Ingredients
1 can mandarin oranges, drained>>>
1 reserve syrup.
2/3 cup instant rice
2 cornish hens
1 cup orange juice
2 envelope onion soup mix
1 water
2 tbsp finely chopped walnuts
2 tsp cornstarch
Directions
Chop enough Mandarin oranges to equal 1/3 cup. Reserve remainder
for garnish. Combine syrup with enough water to equal 2/3 cup. Bring
syrup and water mixture to boil, add 1 envelope soup mix and rice.
Remove from heat. Let stand covered for 5 minutes, add chopped
oranges and walnuts. Stuff hens with rice mixture, use toothpick to
close openings. Place hens in shallow baking pan and bake 30 minutes
in preheated 375 F. oven. Combine remaining soup mix, cornstarch and
orange juice. Bring to a boil, then simmer, stirring constantly,
until slightly thickened, about 1 minute. Brush glaze on hens,
continue baking, basting frequently with glaze 30 minutes or until
hens are tender. Garnish with reserved Mandarin oranges.
Servings: 2 servings
Love Birds For Two Recipe brought to you by Recipe Ideas
Categories: Appetizer; Beverage; Chinese; Fruit; Grain
The History of Recipes
Written cooking instructions as a concept can be observed far back into history, at least as far back into history as ancient Egypt, and potentially, even further back. In practice though, these, early cook books were just very simple pictorial instructions for preparing meals.
In an interesting twist, the oldest recipe found, according to experts are some tablets in ancient Sumerian which recount the preparation of bread which is then used to make a drink, quite possibly a form of beer as it is recorded as having made people feel wonderful and blissful. During the time of the Romans a roman called Apicius wrote a few documents describing recipes prepared by the Romans. In his publication, he tells us how the meals of wealthy Romans were split into appetizers, entrees and desserts, something we still use today. This early Roman chef describes how the Roman chefs were skilled in the use of a good variety of aromatic flavors, including a few that will be familiar to modern cooks like basil, fennel and dill.

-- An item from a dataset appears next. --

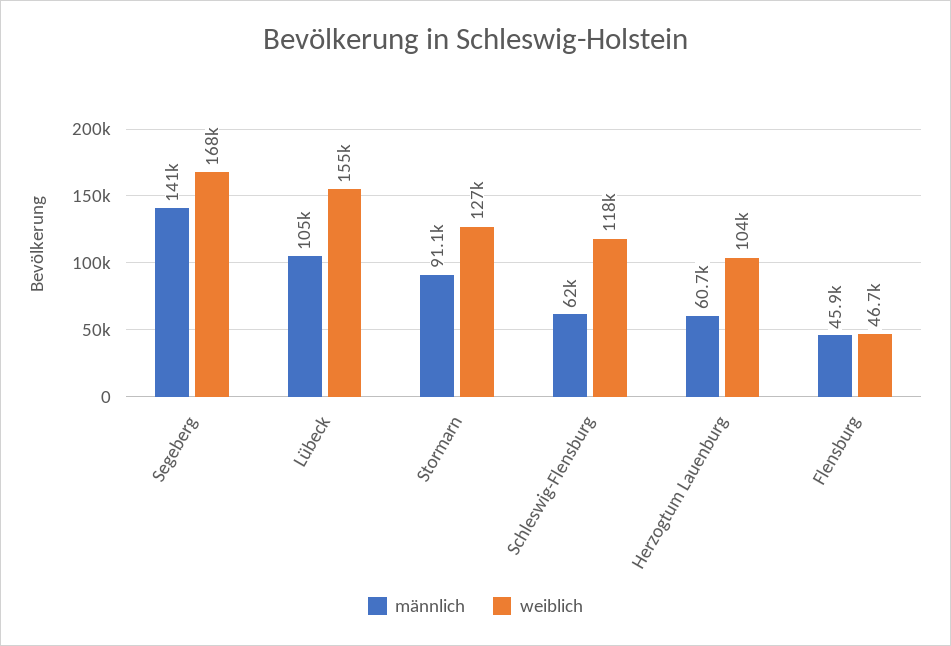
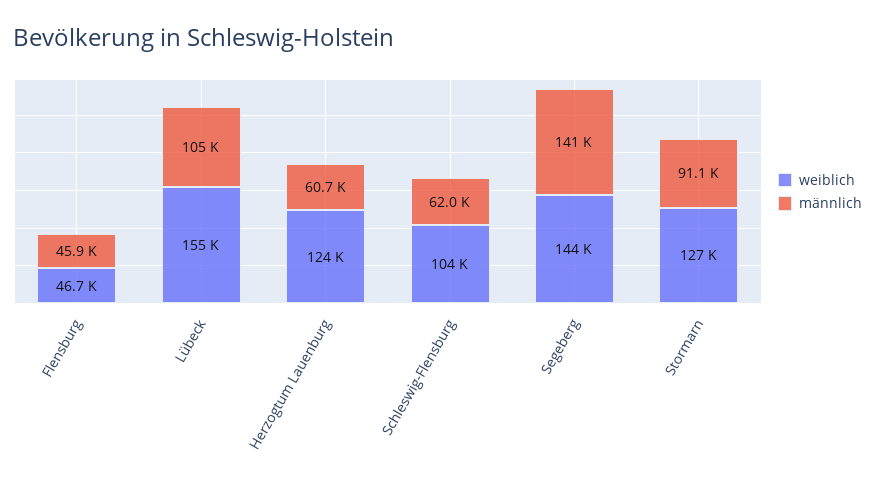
weiblich, Segeberg: 168000 -> 144000
weiblich, Schleswig-Flensburg: 118000 -> 104000
weiblich, Herzogtum Lauenburg: 104000 -> 124000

Moving our culinary historical trip onwards, we find a couple of interesting books which date from the fourteenth century ; a recipe book titled `Forme of Cury`, and another entitled `Curye on Inglish`. Despite their titles, these two books are nothing to do with the indian curry that is familiar to us all today, but instead recipes for the types of food on the menus of the upper classes of that period. In the 15th century, people returning from the crusades brought back many spices and herbs from the Middle-East, including spices like rosemary and coriander. The introduction of these new tastes created a surge in books on cooking, most of which are now in private libraries. Over the next few hundred years, the powerful and wealthy competed with each other to offer the most exotic meals, and as a result the best chefs and their recipe collections became highly prized. However, it was during the 1800s that fine cooking and recipe books rose to prominence. The Famous Mrs Beeton in the UK, and the equally famous Fannie Merritt Farmer in the US, devoted much of their lives to collecting, trying out, and publishing recipes to help cooks of their time. When we get to the 1900s, cook books were in great demand, mostly due to increased literacy, people having increased spare time and disposable income. The arrival of TV gave us TV cookery programs and the recipe books that accompanied them. Which brings us neatly up to date and the internet revolution, allowing us all to access massive numbers of recipes such as those found on sites such as this. |
We hope you enjoy this Love Birds For Two recipe.